_Source extract_
****
## k-Nearest-Neighbor Classifier

"Show me who your friends are and I’ll tell you who you are?"

The concept of the k-nearest neighbor classifier can hardly be simpler described. This is an old saying, which can be found in many languages and many cultures. It's also metnioned in other words in the Bible: "He who walks with wise men will be wise, but the companion of fools will suffer harm" (Proverbs 13:20 )

This means that the concept of the k-nearest neighbor classifier is part of our everyday life and judging: Imagine you meet a group of people, they are all very young, stylish and sportive. They talk about there friend Ben, who isn't with them. So, what is your imagination of Ben? Right, you imagine him as being yong, stylish and sportive as well.

If you learn that Ben lives in a neighborhood where people vote conservative and that the average income is above 200000 dollars a year? Both his neighbors make even more than 300,000 dollars per year? What do you think of Ben? Most probably, you do not consider him to be an underdog and you may suspect him to be a conservative as well?

The principle behind nearest neighbor classification consists in finding a predefined number, i.e. the 'k' - of training samples closest in distance to a new sample, which has to be classified. The label of the new sample will be defined from these neighbors. k-nearest neighbor classifiers have a fixed user defined constant for the number of neighbors which have to be determined. There are also radius-based neighbor learning algorithms, which have a varying number of neighbors based on the local density of points, all the samples inside of a fixed radius. The distance can, in general, be any metric measure: standard Euclidean distance is the most common choice. Neighbors-based methods are known as non-generalizing machine learning methods, since they simply "remember" all of its training data. Classification can be computed by a majority vote of the nearest neighbors of the unknown sample.
****
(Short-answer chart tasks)
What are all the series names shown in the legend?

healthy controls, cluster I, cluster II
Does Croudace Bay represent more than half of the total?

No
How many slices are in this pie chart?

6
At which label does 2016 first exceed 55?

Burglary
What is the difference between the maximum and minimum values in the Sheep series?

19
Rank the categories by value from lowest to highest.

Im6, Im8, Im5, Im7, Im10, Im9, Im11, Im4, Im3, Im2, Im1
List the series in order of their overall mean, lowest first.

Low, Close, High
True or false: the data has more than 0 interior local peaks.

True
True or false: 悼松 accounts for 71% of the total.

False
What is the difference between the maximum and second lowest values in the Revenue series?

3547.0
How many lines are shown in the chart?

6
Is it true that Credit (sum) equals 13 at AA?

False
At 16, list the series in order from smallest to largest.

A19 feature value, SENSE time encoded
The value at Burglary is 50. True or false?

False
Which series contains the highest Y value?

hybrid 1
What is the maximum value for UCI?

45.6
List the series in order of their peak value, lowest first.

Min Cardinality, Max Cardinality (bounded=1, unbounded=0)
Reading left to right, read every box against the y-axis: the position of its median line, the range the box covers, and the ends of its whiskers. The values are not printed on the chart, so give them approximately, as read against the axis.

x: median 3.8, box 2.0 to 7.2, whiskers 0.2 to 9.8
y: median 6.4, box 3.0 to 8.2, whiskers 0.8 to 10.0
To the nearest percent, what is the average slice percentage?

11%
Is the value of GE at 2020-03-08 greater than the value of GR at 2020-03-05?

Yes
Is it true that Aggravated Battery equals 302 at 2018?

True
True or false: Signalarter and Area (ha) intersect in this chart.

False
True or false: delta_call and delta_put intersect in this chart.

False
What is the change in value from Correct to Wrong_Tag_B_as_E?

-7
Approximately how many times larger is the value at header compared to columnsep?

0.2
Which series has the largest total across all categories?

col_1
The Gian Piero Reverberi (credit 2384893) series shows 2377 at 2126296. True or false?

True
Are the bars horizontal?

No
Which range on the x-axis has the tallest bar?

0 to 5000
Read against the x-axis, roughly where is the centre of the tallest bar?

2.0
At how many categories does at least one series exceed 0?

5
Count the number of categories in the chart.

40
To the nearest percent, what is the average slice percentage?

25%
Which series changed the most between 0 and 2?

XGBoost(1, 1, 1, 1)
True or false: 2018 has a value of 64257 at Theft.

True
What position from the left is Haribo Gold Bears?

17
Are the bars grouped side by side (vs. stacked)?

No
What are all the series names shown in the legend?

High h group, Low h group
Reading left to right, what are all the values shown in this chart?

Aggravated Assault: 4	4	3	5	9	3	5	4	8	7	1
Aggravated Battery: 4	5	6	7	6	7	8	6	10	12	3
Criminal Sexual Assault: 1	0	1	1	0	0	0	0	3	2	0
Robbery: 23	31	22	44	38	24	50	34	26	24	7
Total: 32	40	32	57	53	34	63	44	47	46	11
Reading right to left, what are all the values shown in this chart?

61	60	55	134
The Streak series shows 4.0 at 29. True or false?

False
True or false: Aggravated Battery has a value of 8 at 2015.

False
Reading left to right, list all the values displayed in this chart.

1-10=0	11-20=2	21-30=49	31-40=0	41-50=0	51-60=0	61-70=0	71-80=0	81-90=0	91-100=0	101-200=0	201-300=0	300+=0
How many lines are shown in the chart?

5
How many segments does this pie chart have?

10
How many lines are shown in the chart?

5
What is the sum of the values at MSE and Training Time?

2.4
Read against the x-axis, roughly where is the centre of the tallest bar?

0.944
****
_Exercise 1_
Answer these questions using the passage on the k-nearest-neighbor classifier:
(a) Which Bible verse does the passage cite?
(b) What is the most common choice of distance measure?
(c) How can classification be computed?
_Exercise 2_
Repeat word for word the portion of the k-nearest-neighbor passage from "This means that" up to and including "conservative as well?".

_Problem solution 1_
(a) Proverbs 13:20
(b) Standard Euclidean distance
(c) By a majority vote of the nearest neighbors of the unknown sample

_Problem solution 2_
This means that the concept of the k-nearest neighbor classifier is part of our everyday life and judging: Imagine you meet a group of people, they are all very young, stylish and sportive. They talk about there friend Ben, who isn't with them. So, what is your imagination of Ben? Right, you imagine him as being yong, stylish and sportive as well.

If you learn that Ben lives in a neighborhood where people vote conservative and that the average income is above 200000 dollars a year? Both his neighbors make even more than 300,000 dollars per year? What do you think of Ben? Most probably, you do not consider him to be an underdog and you may suspect him to be a conservative as well?